Bahkan sutradara itu mengaku sebelumnya sudah "memperhalus"
naskah -- yang sebenarnya sudah pernah dipentaskannya dua kali
1970 dan 1978. "Pementasan pertama dulu rasanya terlalu vulgar,
sedang yang kedua kurang halus ungkapannya," kata teaterwan
yang juga bekas pengurus Teater Mandiri (Putu wijaya) Cabang
Yogya itu.
Naskah itu memang terasa "sangat menggebu-gebu". Guruh Soekarno
menilainya sebagai: Menurut saya cukupanlah -- meski ia sendiri
mengharap "tidak timbul kesan kultus individu. Sementara
Sukmawati berkomentar "Naskah itu memang mengarah pada kultus
individu."
Tapi soal sebenarnya bukan kultus itu. Soalnya, yang terasa
kurang pas, ialah karena kultus itu (kalaupun memang diinginkan)
diujudkan dengan sikap mau membenarkan apa saja yang dilakukan
Bung Karno masa lalu, termasuk masa "Demokrasi Terpimpin."
Dengan semangat seperti itu sesuatu pemalsuan sejarah akan tidak
terhindari. Gerakan mahasiswa 1966 hanya dikutuk di situ -- dan
selesai. BPS dan Manikebu dinyatakan "disapu putra pertiwi".
Padahal gerakan pers dan seniman non-PKI itu dibungkam oleh
penguasa, hingga sejumlah besar koran dibreidel (lihat box).
Semangat seperti itu hanya menampakkan kemauan sendiri yang
tidak adil.
Yang menarik, siapa penulis karangan ini sebenarnya (yang
memakai nama Aryaguna), belum ada yang mau mengatakan.
Sutradaranya hanya mengaku menemukan naskah itu sebagai sebuah
puisi panjang di majalah Dwi Warna edisi Proklamasi, Agustus
1969. Ia mengaku sudah menyurat ke redaksinya untuk minta izin
pementasan, namun jawaban tak muncul. Tapi yang mengarang
agaknya bukan anak muda.
Bakdi Soemanto, Ketua Dewan Kesenian Yogyakarta, menilai
pelarangan polisi (di Yogya) itu "tidak mendidik". Ia
mempersoalkan yang dilarang itu sebuah "peristiwa kesenian"
ataukah sesuatu yang "menciptakan keributan".
Memang sulit. Lebih-lebih bila tidak dipertimbangkan kemungkinan
lain bahwa yang dilarang itu juga sesuatu yang menanamkan
"pandangan kesejarahan yang bisa menyesatkan" kepada para pemuda
kita.
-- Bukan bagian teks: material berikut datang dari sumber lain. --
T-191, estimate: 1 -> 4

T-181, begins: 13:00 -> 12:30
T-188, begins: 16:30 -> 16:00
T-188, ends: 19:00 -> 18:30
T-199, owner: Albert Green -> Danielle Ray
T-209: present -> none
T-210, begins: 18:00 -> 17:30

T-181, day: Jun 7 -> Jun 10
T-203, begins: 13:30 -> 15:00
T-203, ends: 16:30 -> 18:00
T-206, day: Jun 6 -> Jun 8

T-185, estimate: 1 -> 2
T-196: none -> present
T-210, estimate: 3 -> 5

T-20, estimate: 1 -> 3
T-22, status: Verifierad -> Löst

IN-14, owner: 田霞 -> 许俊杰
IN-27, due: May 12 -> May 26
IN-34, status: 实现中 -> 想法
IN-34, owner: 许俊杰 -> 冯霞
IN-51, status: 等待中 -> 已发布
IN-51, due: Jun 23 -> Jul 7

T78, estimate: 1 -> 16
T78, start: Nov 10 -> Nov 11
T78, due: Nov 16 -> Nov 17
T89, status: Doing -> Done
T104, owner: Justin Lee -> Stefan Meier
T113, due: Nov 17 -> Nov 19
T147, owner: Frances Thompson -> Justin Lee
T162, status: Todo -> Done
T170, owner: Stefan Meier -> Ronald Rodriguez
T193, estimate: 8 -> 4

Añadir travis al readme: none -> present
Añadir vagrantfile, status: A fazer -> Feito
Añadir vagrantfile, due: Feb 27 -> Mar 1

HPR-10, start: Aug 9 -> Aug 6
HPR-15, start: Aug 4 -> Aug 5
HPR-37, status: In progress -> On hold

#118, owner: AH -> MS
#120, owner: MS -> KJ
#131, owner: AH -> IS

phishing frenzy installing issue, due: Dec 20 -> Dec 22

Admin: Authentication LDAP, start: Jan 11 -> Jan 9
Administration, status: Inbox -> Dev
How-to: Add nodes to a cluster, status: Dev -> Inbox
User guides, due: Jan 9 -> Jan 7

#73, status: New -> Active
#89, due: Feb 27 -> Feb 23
Apalagi mereka di masa Bung Karno jaya masih sangat kecil
dan tak tahu soalnya. Juga tak paham bahwa di masa BK pementasan
yang "tak direstui" bukan hanya dilarang, tapi juga diganyang.
Bahkan Koes bersaudara saja masuk penjara.
Dalam keadaan seperti kini, tak seorang pun yang sempat menjawab
pertanyaan seorang gadis penonton di Senayan malam itu: "Mengapa
sih, riwayat Bung Karno tidak boleh dipentaskan ?"
Yang menyedihkan ialah bahwa seorang bapak bangsa seperti Bung
Karno, yang justru bisa muncul dengan agung dalam sebuah epos
yang tidak mengingkari seluruh kelemahan pribadinya dan
kekeliruannya yang manusiawi, telah tidak jadi sumber pelajaran
untuk masa datang. Hanya untuk mengulang teriakan masa lalu.